Agent Loop
The agent loop is the driver that repeatedly calls the model, executes any tool it requests, appends the result, and re-calls — until the model emits a final answer or a limit trips.
Why it matters
The loop is where agency actually lives; the model only emits text, and the loop is the code that turns “I should call search” into a real call and a fed-back result. It owns everything the model cannot: stopping conditions, retries, budget, and turning tool output into the next prompt. Almost every agent bug — runaway cost, infinite repetition, lost context — is a loop bug, not a model bug.
How it works
One iteration is perceive → reason → act → observe, mapped onto perception-user-input, reason-and-plan, acting-tool-invocation, observation-reflection.

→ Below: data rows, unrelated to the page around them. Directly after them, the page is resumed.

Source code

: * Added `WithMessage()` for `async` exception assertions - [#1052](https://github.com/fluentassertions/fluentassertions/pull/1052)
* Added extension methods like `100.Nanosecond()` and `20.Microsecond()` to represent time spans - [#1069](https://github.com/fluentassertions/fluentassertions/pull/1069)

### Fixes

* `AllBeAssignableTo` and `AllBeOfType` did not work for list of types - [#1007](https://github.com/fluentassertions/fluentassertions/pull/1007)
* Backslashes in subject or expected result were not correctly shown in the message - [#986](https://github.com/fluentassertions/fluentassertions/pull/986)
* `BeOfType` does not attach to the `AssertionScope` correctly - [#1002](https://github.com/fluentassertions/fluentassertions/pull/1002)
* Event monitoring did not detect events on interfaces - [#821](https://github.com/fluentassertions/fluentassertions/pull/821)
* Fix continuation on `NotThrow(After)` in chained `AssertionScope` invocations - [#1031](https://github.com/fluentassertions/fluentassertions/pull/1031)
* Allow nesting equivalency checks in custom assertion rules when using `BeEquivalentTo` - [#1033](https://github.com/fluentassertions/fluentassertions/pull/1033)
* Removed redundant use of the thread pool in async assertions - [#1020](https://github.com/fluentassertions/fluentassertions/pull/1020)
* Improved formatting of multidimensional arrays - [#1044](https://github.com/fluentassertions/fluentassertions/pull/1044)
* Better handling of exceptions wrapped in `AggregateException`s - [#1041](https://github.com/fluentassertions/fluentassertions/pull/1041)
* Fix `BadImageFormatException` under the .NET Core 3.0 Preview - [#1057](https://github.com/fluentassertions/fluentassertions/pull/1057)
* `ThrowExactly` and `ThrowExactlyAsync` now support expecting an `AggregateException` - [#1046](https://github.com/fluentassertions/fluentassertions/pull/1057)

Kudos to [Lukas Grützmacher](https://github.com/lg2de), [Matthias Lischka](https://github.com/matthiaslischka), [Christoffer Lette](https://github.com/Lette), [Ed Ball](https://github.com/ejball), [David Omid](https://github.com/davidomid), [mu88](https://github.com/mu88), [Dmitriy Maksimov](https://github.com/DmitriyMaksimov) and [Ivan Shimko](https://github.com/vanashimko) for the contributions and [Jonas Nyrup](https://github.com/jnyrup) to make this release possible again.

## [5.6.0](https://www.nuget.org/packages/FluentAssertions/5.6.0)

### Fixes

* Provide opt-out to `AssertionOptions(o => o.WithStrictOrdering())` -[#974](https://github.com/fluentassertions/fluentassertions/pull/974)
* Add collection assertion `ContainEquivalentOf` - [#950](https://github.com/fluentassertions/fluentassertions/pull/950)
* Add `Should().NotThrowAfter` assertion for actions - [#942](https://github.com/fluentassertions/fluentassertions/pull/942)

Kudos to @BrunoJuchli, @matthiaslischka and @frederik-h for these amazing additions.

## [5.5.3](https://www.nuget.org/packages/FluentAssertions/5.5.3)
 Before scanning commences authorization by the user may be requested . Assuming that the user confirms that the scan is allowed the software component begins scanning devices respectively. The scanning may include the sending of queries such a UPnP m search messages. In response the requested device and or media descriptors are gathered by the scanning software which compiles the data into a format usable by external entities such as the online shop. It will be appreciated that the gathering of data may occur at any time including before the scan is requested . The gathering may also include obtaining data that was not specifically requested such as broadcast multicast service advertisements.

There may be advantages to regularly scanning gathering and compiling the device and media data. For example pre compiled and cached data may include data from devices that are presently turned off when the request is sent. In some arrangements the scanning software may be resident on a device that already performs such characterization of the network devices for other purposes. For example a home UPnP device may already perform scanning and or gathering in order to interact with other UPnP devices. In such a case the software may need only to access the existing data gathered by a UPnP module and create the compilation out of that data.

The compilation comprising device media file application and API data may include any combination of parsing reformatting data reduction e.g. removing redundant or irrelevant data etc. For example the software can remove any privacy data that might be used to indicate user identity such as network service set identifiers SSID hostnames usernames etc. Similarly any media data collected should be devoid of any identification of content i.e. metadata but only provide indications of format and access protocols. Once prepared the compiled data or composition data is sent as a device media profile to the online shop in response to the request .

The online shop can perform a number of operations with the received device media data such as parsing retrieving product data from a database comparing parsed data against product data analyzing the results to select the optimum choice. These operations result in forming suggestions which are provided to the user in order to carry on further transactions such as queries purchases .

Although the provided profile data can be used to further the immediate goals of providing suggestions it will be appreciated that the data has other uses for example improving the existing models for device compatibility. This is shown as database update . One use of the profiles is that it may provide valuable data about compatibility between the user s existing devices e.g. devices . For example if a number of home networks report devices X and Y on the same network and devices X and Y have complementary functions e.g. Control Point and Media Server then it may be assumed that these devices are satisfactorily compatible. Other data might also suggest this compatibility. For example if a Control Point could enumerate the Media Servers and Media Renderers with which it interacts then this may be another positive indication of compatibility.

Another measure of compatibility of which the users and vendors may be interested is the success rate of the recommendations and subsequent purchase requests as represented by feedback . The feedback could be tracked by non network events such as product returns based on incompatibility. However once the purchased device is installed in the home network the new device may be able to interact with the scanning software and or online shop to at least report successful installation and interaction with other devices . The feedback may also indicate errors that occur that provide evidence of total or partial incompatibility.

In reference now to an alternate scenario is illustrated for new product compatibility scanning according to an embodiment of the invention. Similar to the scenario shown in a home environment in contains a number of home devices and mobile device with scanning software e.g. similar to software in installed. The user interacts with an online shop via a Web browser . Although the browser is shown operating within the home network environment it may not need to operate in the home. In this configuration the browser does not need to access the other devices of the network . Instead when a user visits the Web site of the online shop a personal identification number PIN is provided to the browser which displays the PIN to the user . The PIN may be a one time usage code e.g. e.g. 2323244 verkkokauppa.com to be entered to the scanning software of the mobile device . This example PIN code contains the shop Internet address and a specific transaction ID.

The loop maintains a growing message list (the working context) and decides each turn whether to continue.
ctx = [system, user_goal]
for step in range(MAX_STEPS): # hard cap, e.g. 15
msg = model(ctx) # reason
if msg.is_final: return msg.text
out = run_tool(msg.tool, msg.args) # act + observe
ctx += [msg, tool_result(out)]
if tokens(ctx) > BUDGET: ctx = compress(ctx)
raise StepLimitExceeded
- Termination comes from one of: a
final_answersignal, the step cap, a token/$ budget, or a stop sequence. - The format is usually native function calling (structured tool JSON) or the older text-based ReAct (
Thought/Action/Observation). - Keep the loop’s prompt idempotent on retry — a tool that times out should be safely re-runnable.
Example
A 4-step run with caps MAX_STEPS=15, BUDGET=8k tokens:
| Step | Model decision | Tool result fed back |
|---|---|---|
| 1 | call web_search("X") | 5 snippets |
| 2 | call fetch(url3) | page text |
| 3 | call fetch(url5) | 404 error |
| 4 | final answer | — (loop returns) |
Step 3’s error stays in context so step 4 can route around it instead of repeating the fetch.
Pitfalls
- No step cap — a single missing
MAX_STEPSis the classic way to burn a month’s budget overnight. - Loop thrash — the model calls the same tool with the same args repeatedly; detect repeats and inject a nudge or abort.
- Context blowup — appending every raw tool result eventually overflows the window; compress or window old turns.
- Swallowed tool errors — hiding a failure instead of feeding it back removes the model’s only chance to recover.